PROBLEM TO WORK ON: Would you restate the data exactly as given?

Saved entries
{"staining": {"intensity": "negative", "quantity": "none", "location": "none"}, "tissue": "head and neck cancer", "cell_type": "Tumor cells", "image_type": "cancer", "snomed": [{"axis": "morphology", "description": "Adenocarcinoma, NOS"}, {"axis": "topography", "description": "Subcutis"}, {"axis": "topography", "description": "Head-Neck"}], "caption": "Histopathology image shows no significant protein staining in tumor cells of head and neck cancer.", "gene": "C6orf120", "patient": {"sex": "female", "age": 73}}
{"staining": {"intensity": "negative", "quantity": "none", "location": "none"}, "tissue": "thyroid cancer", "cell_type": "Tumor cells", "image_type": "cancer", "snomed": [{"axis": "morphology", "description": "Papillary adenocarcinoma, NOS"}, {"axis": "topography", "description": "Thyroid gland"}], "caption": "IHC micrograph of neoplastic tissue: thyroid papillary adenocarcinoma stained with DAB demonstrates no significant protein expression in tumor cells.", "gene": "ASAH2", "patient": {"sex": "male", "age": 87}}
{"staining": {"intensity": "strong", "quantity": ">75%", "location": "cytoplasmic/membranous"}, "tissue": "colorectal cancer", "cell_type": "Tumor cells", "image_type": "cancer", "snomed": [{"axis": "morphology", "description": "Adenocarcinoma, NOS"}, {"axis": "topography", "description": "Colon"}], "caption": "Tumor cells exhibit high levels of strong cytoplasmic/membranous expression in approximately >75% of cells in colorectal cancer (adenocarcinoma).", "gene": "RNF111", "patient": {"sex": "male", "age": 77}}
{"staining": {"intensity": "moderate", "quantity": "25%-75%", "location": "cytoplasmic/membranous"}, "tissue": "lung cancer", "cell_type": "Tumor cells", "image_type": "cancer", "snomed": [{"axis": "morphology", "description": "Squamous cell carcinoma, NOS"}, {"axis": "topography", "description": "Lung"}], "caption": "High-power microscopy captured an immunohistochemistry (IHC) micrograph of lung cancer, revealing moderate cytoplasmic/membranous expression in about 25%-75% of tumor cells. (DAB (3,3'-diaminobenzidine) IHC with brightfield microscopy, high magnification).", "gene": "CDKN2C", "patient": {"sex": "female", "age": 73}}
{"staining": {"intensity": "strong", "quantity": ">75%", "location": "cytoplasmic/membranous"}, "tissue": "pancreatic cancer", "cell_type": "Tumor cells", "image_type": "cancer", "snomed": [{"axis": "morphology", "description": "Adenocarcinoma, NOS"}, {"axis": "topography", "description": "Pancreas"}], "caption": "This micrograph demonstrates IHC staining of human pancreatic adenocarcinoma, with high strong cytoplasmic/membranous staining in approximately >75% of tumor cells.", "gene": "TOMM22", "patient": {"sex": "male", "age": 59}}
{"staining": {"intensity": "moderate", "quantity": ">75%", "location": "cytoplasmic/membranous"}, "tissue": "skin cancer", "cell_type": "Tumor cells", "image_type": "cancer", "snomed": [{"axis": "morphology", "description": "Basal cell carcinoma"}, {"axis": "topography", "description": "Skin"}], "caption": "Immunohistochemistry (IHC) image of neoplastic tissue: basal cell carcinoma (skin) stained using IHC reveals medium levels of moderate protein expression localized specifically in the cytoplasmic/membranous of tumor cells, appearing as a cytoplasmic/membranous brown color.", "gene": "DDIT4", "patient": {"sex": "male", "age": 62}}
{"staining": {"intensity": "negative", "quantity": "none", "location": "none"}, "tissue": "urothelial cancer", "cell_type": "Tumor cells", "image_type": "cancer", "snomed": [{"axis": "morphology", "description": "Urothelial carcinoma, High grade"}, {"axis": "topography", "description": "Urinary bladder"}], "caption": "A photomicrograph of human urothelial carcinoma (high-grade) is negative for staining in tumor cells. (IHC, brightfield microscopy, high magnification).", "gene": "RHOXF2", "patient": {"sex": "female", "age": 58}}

EXPECTED ANSWER:
{"staining": {"intensity": "negative", "quantity": "none", "location": "none"}, "tissue": "head and neck cancer", "cell_type": "Tumor cells", "image_type": "cancer", "snomed": [{"axis": "morphology", "description": "Adenocarcinoma, NOS"}, {"axis": "topography", "description": "Subcutis"}, {"axis": "topography", "description": "Head-Neck"}], "caption": "Histopathology image shows no significant protein staining in tumor cells of head and neck cancer.", "gene": "C6orf120", "patient": {"sex": "female", "age": 73}}
{"staining": {"intensity": "negative", "quantity": "none", "location": "none"}, "tissue": "thyroid cancer", "cell_type": "Tumor cells", "image_type": "cancer", "snomed": [{"axis": "morphology", "description": "Papillary adenocarcinoma, NOS"}, {"axis": "topography", "description": "Thyroid gland"}], "caption": "IHC micrograph of neoplastic tissue: thyroid papillary adenocarcinoma stained with DAB demonstrates no significant protein expression in tumor cells.", "gene": "ASAH2", "patient": {"sex": "male", "age": 87}}
{"staining": {"intensity": "strong", "quantity": ">75%", "location": "cytoplasmic/membranous"}, "tissue": "colorectal cancer", "cell_type": "Tumor cells", "image_type": "cancer", "snomed": [{"axis": "morphology", "description": "Adenocarcinoma, NOS"}, {"axis": "topography", "description": "Colon"}], "caption": "Tumor cells exhibit high levels of strong cytoplasmic/membranous expression in approximately >75% of cells in colorectal cancer (adenocarcinoma).", "gene": "RNF111", "patient": {"sex": "male", "age": 77}}
{"staining": {"intensity": "moderate", "quantity": "25%-75%", "location": "cytoplasmic/membranous"}, "tissue": "lung cancer", "cell_type": "Tumor cells", "image_type": "cancer", "snomed": [{"axis": "morphology", "description": "Squamous cell carcinoma, NOS"}, {"axis": "topography", "description": "Lung"}], "caption": "High-power microscopy captured an immunohistochemistry (IHC) micrograph of lung cancer, revealing moderate cytoplasmic/membranous expression in about 25%-75% of tumor cells. (DAB (3,3'-diaminobenzidine) IHC with brightfield microscopy, high magnification).", "gene": "CDKN2C", "patient": {"sex": "female", "age": 73}}
{"staining": {"intensity": "strong", "quantity": ">75%", "location": "cytoplasmic/membranous"}, "tissue": "pancreatic cancer", "cell_type": "Tumor cells", "image_type": "cancer", "snomed": [{"axis": "morphology", "description": "Adenocarcinoma, NOS"}, {"axis": "topography", "description": "Pancreas"}], "caption": "This micrograph demonstrates IHC staining of human pancreatic adenocarcinoma, with high strong cytoplasmic/membranous staining in approximately >75% of tumor cells.", "gene": "TOMM22", "patient": {"sex": "male", "age": 59}}
{"staining": {"intensity": "moderate", "quantity": ">75%", "location": "cytoplasmic/membranous"}, "tissue": "skin cancer", "cell_type": "Tumor cells", "image_type": "cancer", "snomed": [{"axis": "morphology", "description": "Basal cell carcinoma"}, {"axis": "topography", "description": "Skin"}], "caption": "Immunohistochemistry (IHC) image of neoplastic tissue: basal cell carcinoma (skin) stained using IHC reveals medium levels of moderate protein expression localized specifically in the cytoplasmic/membranous of tumor cells, appearing as a cytoplasmic/membranous brown color.", "gene": "DDIT4", "patient": {"sex": "male", "age": 62}}
{"staining": {"intensity": "negative", "quantity": "none", "location": "none"}, "tissue": "urothelial cancer", "cell_type": "Tumor cells", "image_type": "cancer", "snomed": [{"axis": "morphology", "description": "Urothelial carcinoma, High grade"}, {"axis": "topography", "description": "Urinary bladder"}], "caption": "A photomicrograph of human urothelial carcinoma (high-grade) is negative for staining in tumor cells. (IHC, brightfield microscopy, high magnification).", "gene": "RHOXF2", "patient": {"sex": "female", "age": 58}}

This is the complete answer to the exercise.